To-do list —
• a. In the procurement thread, rewrite the part between "there're hundreds of" and "Nonskimmer (Sep 8, 2006)", inclusive, changing "pictures" to "photos".
• b. In the procurement thread, since when does Nonskimmer say this is the first real commitment to procurement?

Quoted text —
○ ○ ○ ○ ○ ○ ○
# "Canada First" Defence Procurement



## 102first_hussars (Jun 29, 2006)

DND/CF : Canada First - Defence Procurement :


This is a long waited breath of fresh air, it may not seem like much but its a step, were buying equipment at the rate of the new recruits come in so we dont get ahead of ourselves, but its such a good feeling, I have been in the military long enough to see the Liberals dissect our fighting ability before my eyes.


----------



## Nonskimmer (Jun 29, 2006)

102first_hussars said:


> I have been in the military long enough to see the Liberals dissect our fighting ability before my eyes.


So have I.



102first_hussars said:


> This is a long waited breath of fresh air


Yes it is. It's the first real commitment to procurement since the Mulroney years. Like you said, it may not seem like much, but it's something. It's actually _something_.


----------



## 102first_hussars (Jun 30, 2006)

However what happened to the new Ice Breaker idea? I hear that now you guys are getting used ones


----------



## Nonskimmer (Jun 30, 2006)

I haven't heard or read a thing about it. To be honest with you, I couldn't really care less about ice breakers at this point. That was a purely political issue anyway, so I don't really put too much stock in it. There are so many more important things we (the Navy) need right now, like new destroyers, new oilers, and maybe better subs. I don't think we'll be seeing new subs anytime soon though. Not even with Harper.

These new transport ships are a good idea, and something we've always lacked. Same goes for the heavy lift transport planes. No more hitching a ride with the Americans, or hiring Ukrainians. 
We had heavy lift helicopters in the past, but they fell under the Liberal axe.

These things are all sorely needed and wonderful and everything, but there's really something we all need that's just as vital to a smoothly running military: an adequate supply system and support facilities. They've gone straight into the shItter over the last bunch of years, and must be addressed. It doesn't matter what kind of toys you have if you can't keep them in service where they belong.


----------



## 102first_hussars (Jun 30, 2006)

> No more hitching a ride with the Americans, or hiring Ukrainians



Yeah those damn Ukraniuns  we got enough of those down here, thats why they call it Edmonchuck

anyway im just concerned about all the branches of service, in order for us Mud Monkey's to do our jobs every branch needs to be tip-top


----------



## Matt308 (Sep 6, 2006)




----------



## 102first_hussars (Sep 7, 2006)

Thats an old picture, weve upgraded from catapaults to cannon balls now.


----------



## the lancaster kicks ass (Sep 7, 2006)

there're hundreds of funny pictures like that around, a number were posted on here a while back and i wish i could find them again......


----------



## Nonskimmer (Sep 8, 2006)

Boy, I can't wait for the new gear to start rollin' in.  

I'll bet you think I'm joking, don't you?


----------



## Hunter368 (Sep 8, 2006)
○ ○ ○ ○ ○ ○ ○
Extracted data —
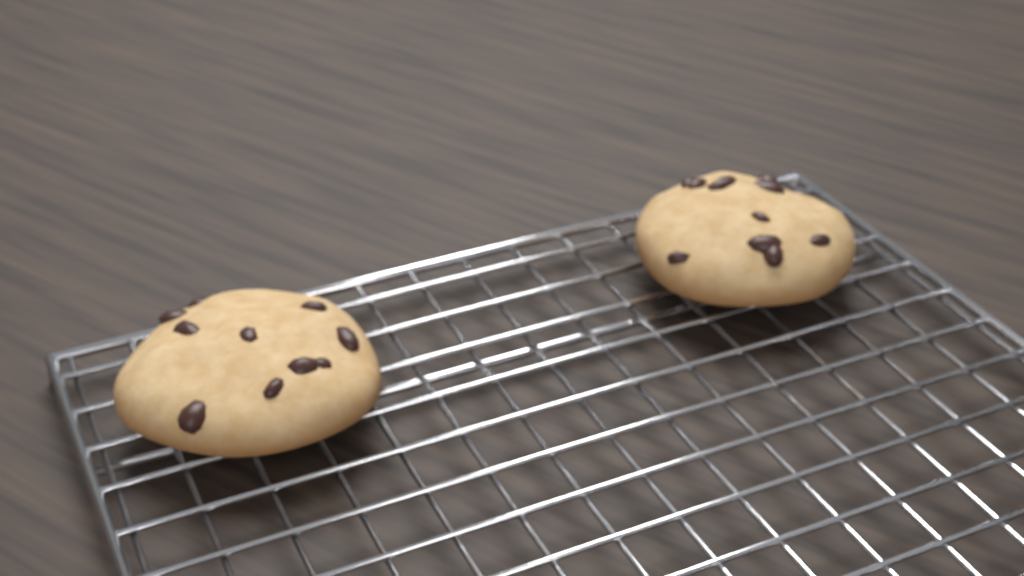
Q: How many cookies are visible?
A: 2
○ ○ ○ ○ ○ ○ ○
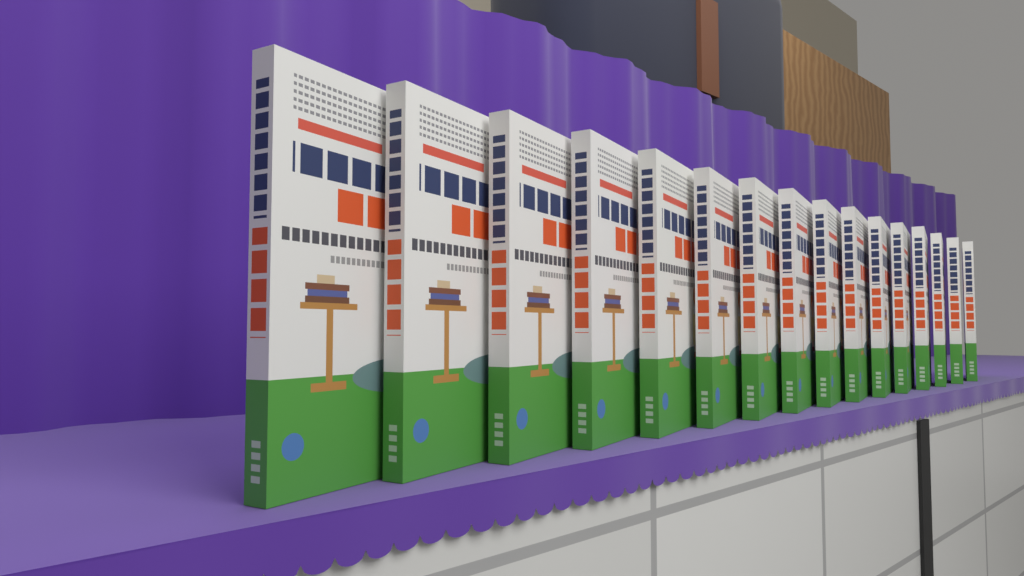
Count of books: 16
○ ○ ○ ○ ○ ○ ○
Answers per task —
• a.
there're hundreds of funny photos like that around, a number were posted on here a while back and i wish i could find them again......


----------



## Nonskimmer (Sep 8, 2006)

• b. Since the Mulroney years.